On Sat, Nov 28, 2009 at 12:06 PM, Tom Wolper <[email protected]> wrote:
> Here's my thinking: NBC signed Leno to a two year contract. After two years:
>
> Conan has been hosting the Tonight Show for two years and he's hit his
> stride, or at least he has a core audience locked up and a Fox or ABC
> Leno show would not be a mortal threat.
>
> The economy will either be in a rebound or stuck in a funk. If it's
> rebounding, advertising money will come back and in the spring of 2011
> NBC will, through Universal, start a pilot process to find five
> scripted series to run at 10 PM. Leno has to play out the season and
> hope somebody wants him for 11:30, which isn't guaranteed.
>
> If the economy is stuck, NBC has banked the money they haven't spent
> on scripted series and they either re-sign Leno or they replace him
> with something equally cheap. The competing networks might well be in
> cutback mode also and NBC would be forward-thinking rather than simply
> cheap.
>
> If GE sells NBC, there will be new execs in charge, and their thinking
> would be different than the current crew, which makes my supposition
> obsolete. In any case, NBC may see the Leno Show as a situational
> necessity rather than a problem no matter what its weaknesses.

This sounds about right - except for the possibility that Leno's poor
lead-in to late night prevents Conan from really establishing even a
strong niche, making him vulnerable to any return from Leno to 11:35
on another network. Also, I still have a suspicion (based on nothing
of substance) that one or the other party has some kind of opt-out
clause prior to the end of 2 years. My main basis for this suspicion
is the comments from several affiliates to the effect that they will
wait until (end of November sweeps, after Christmas, or sometime in
January, depending on the report) to make any final judgments about
the JLS. I suppose that could just mean that some affiliates will
consider either not clearing the JLS (I am not sure what the rules are
on that) or not affiliating with NBC the next time they have a choice;
but it also could be that they know there is some way for them to
pressure NBC to opt out of its agreement with Leno (or perhaps, just
eating the contract and not airing the show).

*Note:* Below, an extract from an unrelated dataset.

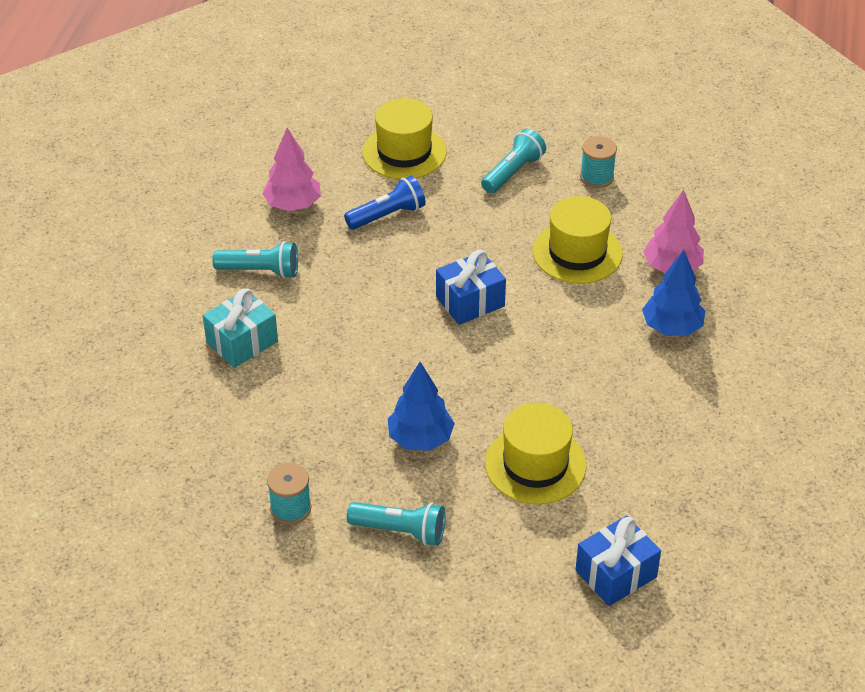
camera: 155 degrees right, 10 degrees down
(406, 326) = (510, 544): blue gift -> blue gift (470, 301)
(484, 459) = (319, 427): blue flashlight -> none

But, even if you are right that for NBC this is a situational
necessity, they still have to be defining it as a problem that the
ratings are oscillating so closely to the break-even point. I think
NBC was betting that by Thanksgiving they would be putting out a Press
Release saying that the JLS's ratings of 1.7, even though lower than
last year's NBC 10:00 programs, were still significantly above their
in-house projections, and that they were laughing at Leno's comedy
bits all the way to the bank. That is a press release they can not put
out, and if they did something like it now, it would have to be "we
are pleased that most weeks we are making a profit from the JLS and
are confident we will have even more profitable weeks in the future".